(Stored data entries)
-- Opening Marker --
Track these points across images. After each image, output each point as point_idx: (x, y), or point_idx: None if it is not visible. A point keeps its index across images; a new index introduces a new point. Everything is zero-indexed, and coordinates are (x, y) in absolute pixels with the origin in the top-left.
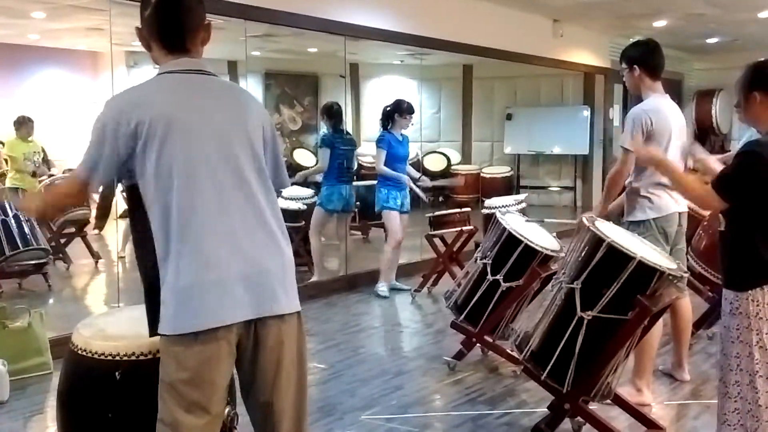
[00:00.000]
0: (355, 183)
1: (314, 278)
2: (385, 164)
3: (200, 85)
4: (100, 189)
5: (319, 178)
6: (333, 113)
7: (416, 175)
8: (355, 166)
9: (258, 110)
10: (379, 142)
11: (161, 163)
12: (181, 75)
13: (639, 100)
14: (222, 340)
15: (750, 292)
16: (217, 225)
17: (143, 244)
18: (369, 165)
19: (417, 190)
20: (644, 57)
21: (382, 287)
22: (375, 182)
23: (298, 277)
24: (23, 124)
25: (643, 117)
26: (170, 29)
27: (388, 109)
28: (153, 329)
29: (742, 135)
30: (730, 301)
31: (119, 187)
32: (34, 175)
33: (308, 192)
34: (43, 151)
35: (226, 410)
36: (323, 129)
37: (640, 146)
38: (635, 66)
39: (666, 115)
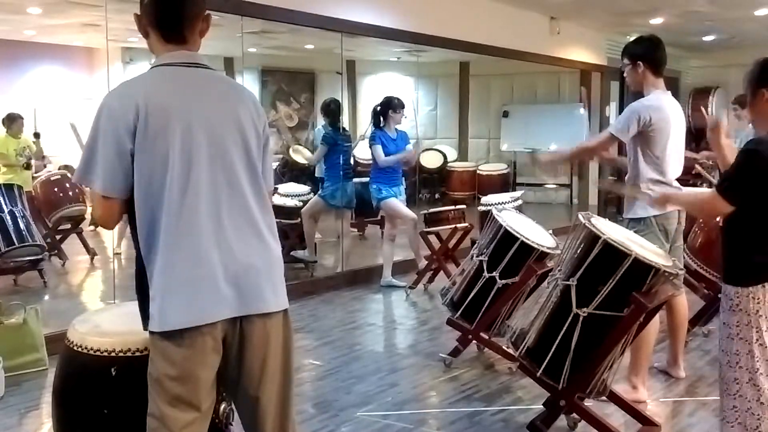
-- Closing Marker --
## TASK PROMPT
For this exercise, output the records exactly but omit their pictures.

## YOUR RESPONSE
Track these points across images. After each image, output each point as point_idx: (x, y), or point_idx: None if it is not visible. A point keeps its index across images; a new index introduces a new point. Everything is zero-indexed, and coordinates are (x, y) in absolute pixels with the origin in the top-left.
[00:00.000]
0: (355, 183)
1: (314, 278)
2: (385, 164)
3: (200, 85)
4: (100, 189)
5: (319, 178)
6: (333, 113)
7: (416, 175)
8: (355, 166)
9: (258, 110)
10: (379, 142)
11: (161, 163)
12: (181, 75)
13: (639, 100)
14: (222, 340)
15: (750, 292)
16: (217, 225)
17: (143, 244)
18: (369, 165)
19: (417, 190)
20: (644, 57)
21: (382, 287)
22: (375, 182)
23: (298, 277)
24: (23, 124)
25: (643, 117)
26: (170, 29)
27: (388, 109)
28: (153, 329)
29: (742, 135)
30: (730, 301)
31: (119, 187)
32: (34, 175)
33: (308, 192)
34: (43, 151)
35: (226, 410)
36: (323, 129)
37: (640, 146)
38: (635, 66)
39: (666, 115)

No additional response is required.